当初の規定では、使えるトークンの数は毎年徐々に減らされて、2019年と2020年にはわずか3つになるはずだった。これはパワーユニット全体のうち、開発ができるのは5%にすぎないことを意味する。そして、ある領域が「凍結」されると、そこは開発範囲からブラックアウト(抹消)されるため、ブラック&ホワイトボックスという言い方が生まれた。
■フェラーリとルノーの不満
2014年にメルセデスが圧倒的な優位に立っていることが判明して以来、トークンシステムはフェラーリとルノーにとって、ずっと不満の種のひとつになっていた。昨年初め、この両社はレギュレーションに抜け穴があることをFIAに認めさせ、メルセデスとの戦いにおいて大きな前進を勝ち取った。2月末の期限までに最終的な仕様のホモロゲーションを取得するという規定の文言に欠陥があることを見つけ、その「解釈」により2015年に限ってはシーズン中に開発を行ってもよいことになったのだ。
また、昨年10月にはホンダを含めたマニュファクチャラー4社が、2016年もシーズン中の開発を認めることで合意し、同時に利用できるトークンの数を32から25に減らすという規定も見直して、32個のままとすることが決まった。
そして、その後も舞台裏でトークンシステムに関する話し合いは続けられ、2017年からはこれを廃止することになったのである。
ルノーのマネージングディレクター、シリル・アビテブールは言う。
「トークンシステムは撤廃されることになる。マニュファクチャラー全社が、それぞれのエンジンのパフォーマンスがほぼ同じレベルに揃うことを望み、トークンの廃止に同意したからだ。エンジンの性能だけで成績が決まってしまうようなF1は、誰にとっても望ましくない。それはメルセデスにとっても良いことではないし、ルノーとフェラーリにとっても同様で、全社がそうした状況を変えるべきだと考えた」
「ファンはエンジン交換のペナルティや複雑なトークンシステムが理解できなくなっている。それもこのシステムそのものをやめてしまおうと決めた理由のひとつだ」
ホンダとしては、できることならこの制限を受けずにF1に復帰したかったに違いない。開発の自由さえ与えられていれば、あれほど多くの問題を抱え込むことはなかっただろうし、マクラーレンも度重なるグリッドペナルティを避けられたはずだ。だが、メルセデス、フェラーリ、ルノーの3メーカーは、レギュレーションの「解釈」により、ホモロゲーション取得を先延ばしすることで開発トークンをシーズン中も使えることになった一方、ニューカマーだったホンダだけは、2月末までにエンジンのホモロゲーションを受けなければならなかった。

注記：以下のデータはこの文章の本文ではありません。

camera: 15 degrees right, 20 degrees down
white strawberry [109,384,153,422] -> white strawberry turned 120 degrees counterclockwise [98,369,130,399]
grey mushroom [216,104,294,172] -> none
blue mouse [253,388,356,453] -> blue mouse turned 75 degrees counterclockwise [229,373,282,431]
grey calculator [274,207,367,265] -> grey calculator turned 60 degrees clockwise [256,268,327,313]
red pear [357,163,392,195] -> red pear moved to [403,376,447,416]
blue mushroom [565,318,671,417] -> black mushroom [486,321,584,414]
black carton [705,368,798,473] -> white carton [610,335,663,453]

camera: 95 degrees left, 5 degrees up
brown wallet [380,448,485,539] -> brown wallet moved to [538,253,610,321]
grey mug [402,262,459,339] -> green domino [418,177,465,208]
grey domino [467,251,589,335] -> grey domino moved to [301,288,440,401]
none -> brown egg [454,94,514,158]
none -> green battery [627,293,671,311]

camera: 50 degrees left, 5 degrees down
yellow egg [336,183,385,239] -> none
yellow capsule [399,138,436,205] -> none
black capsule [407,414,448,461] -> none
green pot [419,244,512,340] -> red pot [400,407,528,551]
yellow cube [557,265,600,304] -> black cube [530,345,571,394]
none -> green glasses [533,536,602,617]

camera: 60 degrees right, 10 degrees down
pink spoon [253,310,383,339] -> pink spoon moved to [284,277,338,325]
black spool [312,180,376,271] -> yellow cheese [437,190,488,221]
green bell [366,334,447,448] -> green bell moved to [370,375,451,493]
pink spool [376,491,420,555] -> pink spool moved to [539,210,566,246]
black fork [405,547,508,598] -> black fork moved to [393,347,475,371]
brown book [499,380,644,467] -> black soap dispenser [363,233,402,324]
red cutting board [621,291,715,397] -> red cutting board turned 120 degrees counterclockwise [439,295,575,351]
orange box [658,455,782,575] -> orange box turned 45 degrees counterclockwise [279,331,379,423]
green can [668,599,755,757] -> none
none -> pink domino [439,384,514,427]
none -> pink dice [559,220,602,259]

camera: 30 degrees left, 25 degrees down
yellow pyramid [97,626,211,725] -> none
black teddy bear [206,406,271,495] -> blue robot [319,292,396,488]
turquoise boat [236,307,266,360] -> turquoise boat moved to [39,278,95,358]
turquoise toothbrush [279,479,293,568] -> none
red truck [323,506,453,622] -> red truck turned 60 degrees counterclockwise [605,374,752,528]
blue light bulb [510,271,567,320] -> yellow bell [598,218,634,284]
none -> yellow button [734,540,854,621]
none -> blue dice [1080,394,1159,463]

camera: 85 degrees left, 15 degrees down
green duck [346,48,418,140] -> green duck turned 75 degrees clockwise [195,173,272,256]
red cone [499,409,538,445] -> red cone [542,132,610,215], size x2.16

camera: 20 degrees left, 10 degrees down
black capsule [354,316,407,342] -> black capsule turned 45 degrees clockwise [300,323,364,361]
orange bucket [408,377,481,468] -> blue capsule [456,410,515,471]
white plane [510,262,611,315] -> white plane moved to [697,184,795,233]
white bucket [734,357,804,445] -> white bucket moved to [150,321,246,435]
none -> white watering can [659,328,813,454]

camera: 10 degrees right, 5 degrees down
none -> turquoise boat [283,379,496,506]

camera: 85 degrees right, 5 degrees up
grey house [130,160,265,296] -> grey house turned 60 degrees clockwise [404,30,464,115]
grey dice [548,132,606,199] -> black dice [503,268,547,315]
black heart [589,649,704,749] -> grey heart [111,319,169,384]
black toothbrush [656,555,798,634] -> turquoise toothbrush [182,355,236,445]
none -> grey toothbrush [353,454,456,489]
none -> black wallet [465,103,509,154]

新しいハイブリッドシステムに関心を示し、F1への参入を検討しているマニュファクチャラーがあったとしても、昨年のホンダの苦戦を目の当たりにすれば、思わず二の足を踏んだことだろう。しかし、トークンシステムが撤廃されれば、新規参入のマニュファクチャラーがホンダと同じ苦しみに直面することはなくなる。開発の自由が確保され、問題が起きてもすぐに対処できるようになるからだ。
■再び開発競争の時代に?
トークンシステムの廃止によって、アビテブールが言ったように各社のエンジン性能が同等のレベルに収束する可能性はある。とはいえ、それが裏目に出れば、メルセデスがさらに開発を進めて現在のアドバンテージを維持する結果にもつながりかねない。ルノー、フェラーリ、ホンダにはメルセデスに追いつくチャンスが与えられることになるが、もはや彼らは敗北をトークンによる制約のせいにはできなくなる。
また、ファンにとって複雑で分かりにくい規制がなくなる一方で、コスト削減が求められているこの時代に、マニュファクチャラーが開発に多額の資金を注ぎ込む方向への道を開くことにもなるだろう。それは自動車メーカー4社の経営陣には頭の痛い問題であり、「クライアントエンジン」案の撤回と引き換えに導入される供給価格の上限があるために、開発に費やしたコストをカスタマーチームに負担させることもできない。
不評だったトークンシステムはまもなく姿を消す。だが、その先にあるのは、資金力がものを言う開発競争の時代の再来かもしれない。